Reps. Todd Young (R-IN) and John Delaney (D-MD) recently reintroduced H.R. 1336, social impact financing legislation dubbed the Social Impact Partnership Act, in the face of a 37 year low in the labor force-participation-rate.
Social impact financing is already used widely in the United Kingdom, helping drive labor force participation rates to record levels. To date, however, it has only been used on a limited scale in the U.S.
“Too often, Washington focuses on inputs instead of outcomes,” Young said. “We spend too much time talking about how much or how little to spend on social safety net programs, and not enough time talking about whether or not we’re improving lives. Since the 1990’s, just 10 of these programs have been subject to rigorous scientific evaluation, and nine of them were found to have little to none of the desired impact. And yet we continue to fund these programs. It’s time we shift the focus to achieving desired outcomes, evaluating our social programs more carefully, and only paying for what works.”
First introduced by the duo during the last Congress as the Social Impact Bond Act, H.R. 1336 would expand and improve meaningful social and public health interventions and drive taxpayer savings by requiring the federal government to clearly define desired outcomes for a target population.
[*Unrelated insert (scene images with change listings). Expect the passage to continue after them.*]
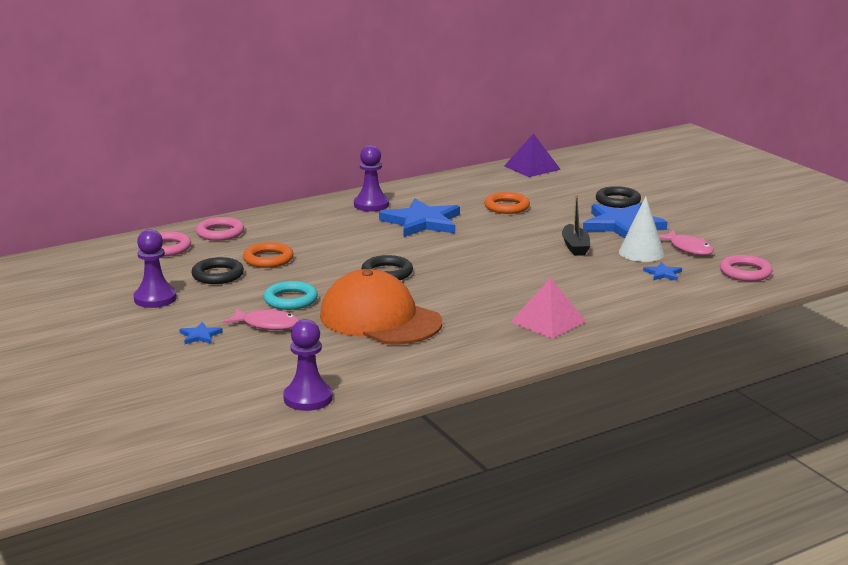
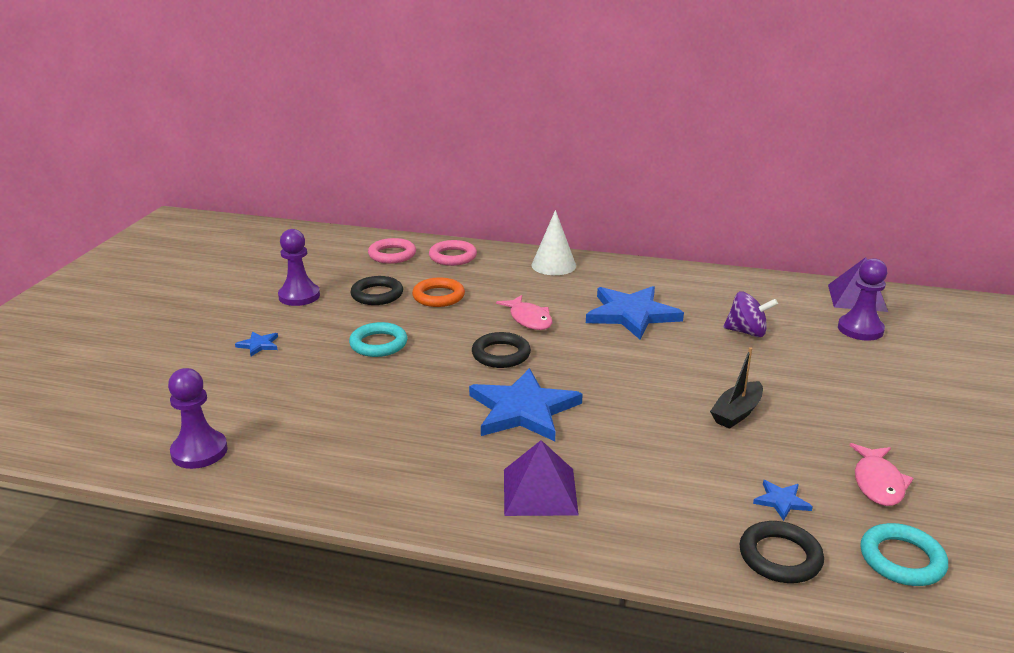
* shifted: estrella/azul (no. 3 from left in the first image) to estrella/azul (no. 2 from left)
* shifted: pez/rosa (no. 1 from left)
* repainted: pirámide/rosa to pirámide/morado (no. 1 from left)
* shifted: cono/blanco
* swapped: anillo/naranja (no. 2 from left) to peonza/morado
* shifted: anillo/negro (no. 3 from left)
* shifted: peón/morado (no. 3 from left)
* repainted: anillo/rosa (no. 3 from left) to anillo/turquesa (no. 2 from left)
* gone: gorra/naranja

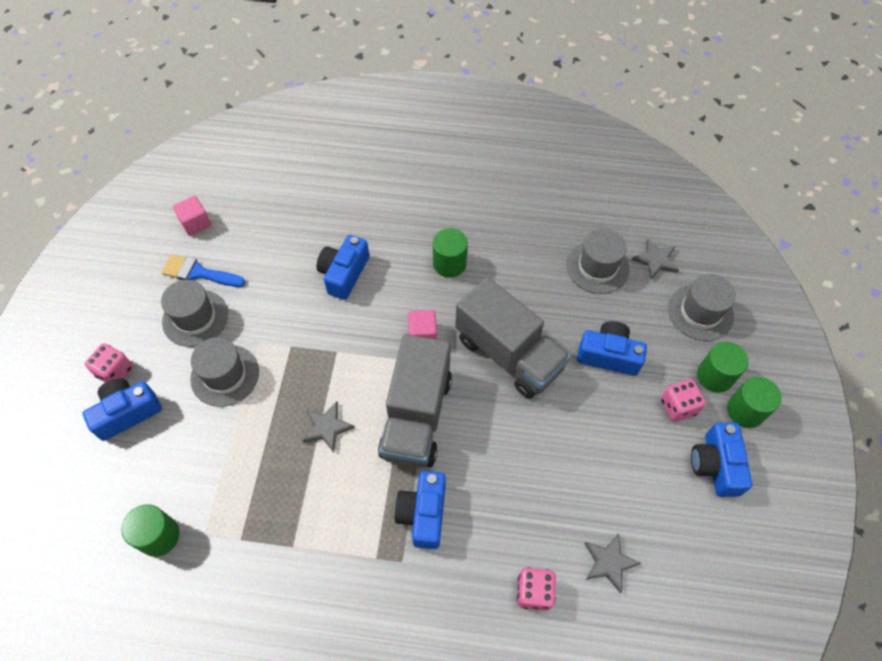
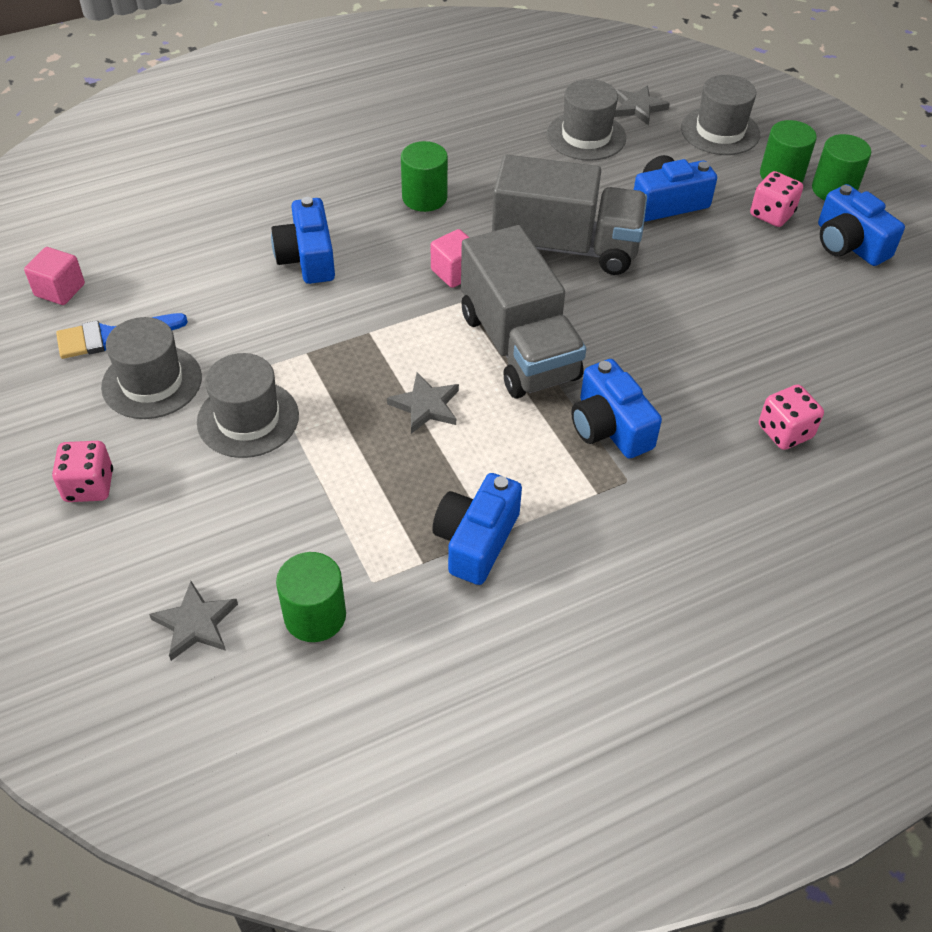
* shifted: estrella/gris (no. 2 from left in the first image) to estrella/gris (no. 1 from left)
* shifted: cámara/azul (no. 1 from left in the first image) to cámara/azul (no. 2 from left)

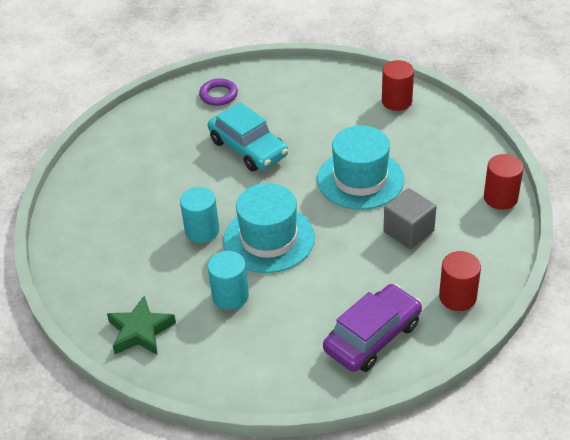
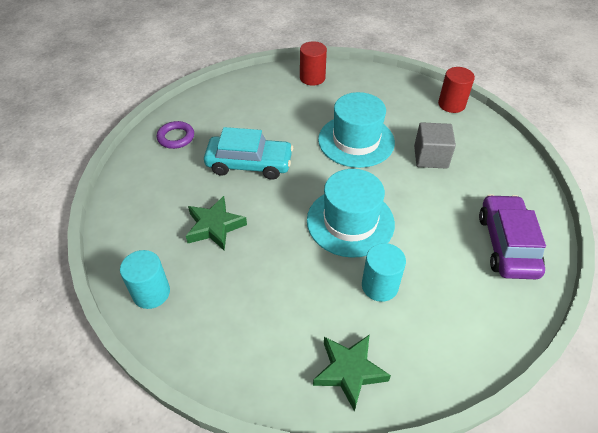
* shifted: cilindro/turquesa (no. 1 from left)
* new: estrella/verde (no. 1 from left)
* gone: cilindro/rojo (no. 2 from left)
Private sector and philanthropic investors would then be able to fund the expansion of scientifically-proven interventions aimed at achieving the defined outcomes.
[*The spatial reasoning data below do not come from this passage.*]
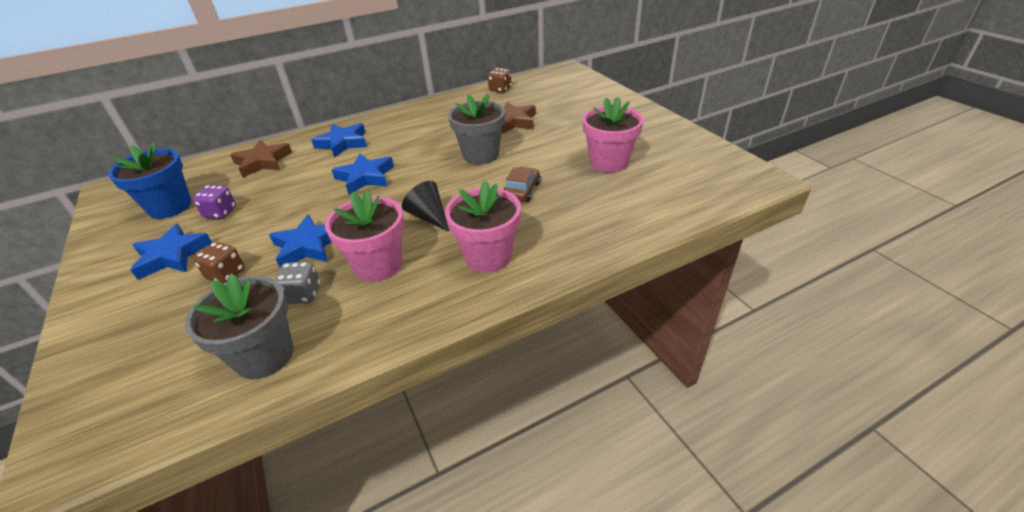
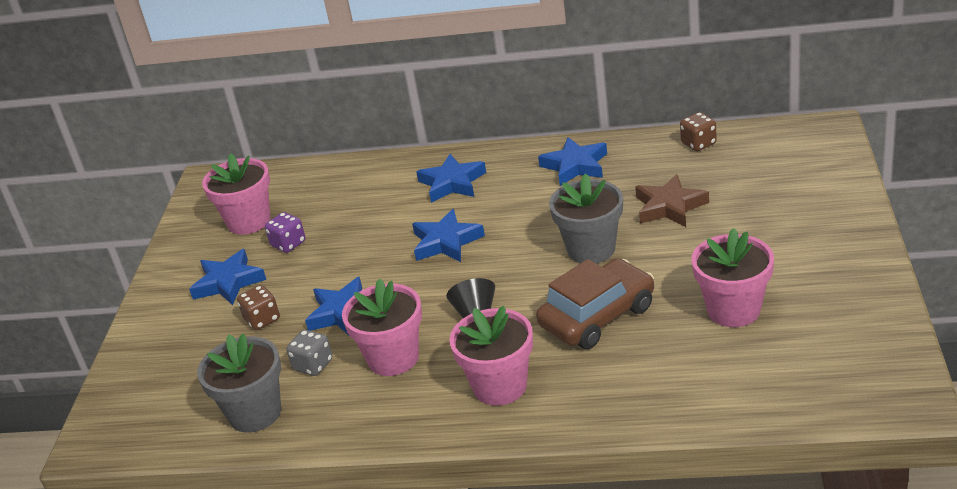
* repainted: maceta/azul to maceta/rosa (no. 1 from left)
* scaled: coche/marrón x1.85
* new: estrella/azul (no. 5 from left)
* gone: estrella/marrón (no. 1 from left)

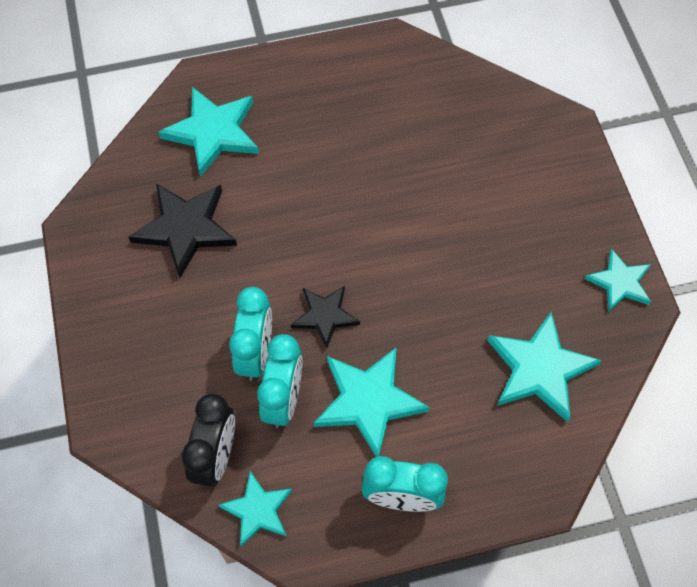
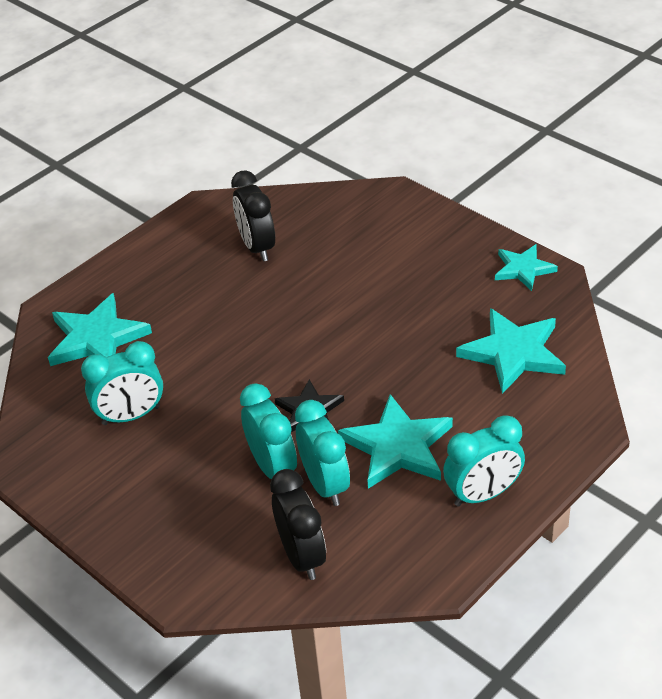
* swapped: estrella/negro (no. 1 from left) to despertador/turquesa (no. 1 from left)
* new: despertador/negro (no. 1 from left)
* gone: estrella/turquesa (no. 2 from left)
If, following rigorous independent evaluation, the outcomes are determined to have been met, the federal government would then repay investor with a modest return out of savings from a decreased reliance on government programs. If, however, the outcomes are not met, taxpayer money will not be spent.
“This bipartisan legislation offers a new solution that improves government services, helps those in need and reduces taxpayer costs,” Delaney said. “The Social Impact Partnership Act also increases cooperation from federal, state and local governments and means that we’ll be more likely to use data-driven and evidenced-based policies. Social Impact Bonds and Pay for Success Programs are being implemented in red states and blue states because it is a win-win approach that combines progressive ideals with fiscal responsibility. I have a been a strong supporter of Social Impact Bonds and the Pay For Success model, and I thank Congressman Todd Young for his leadership on this issue.”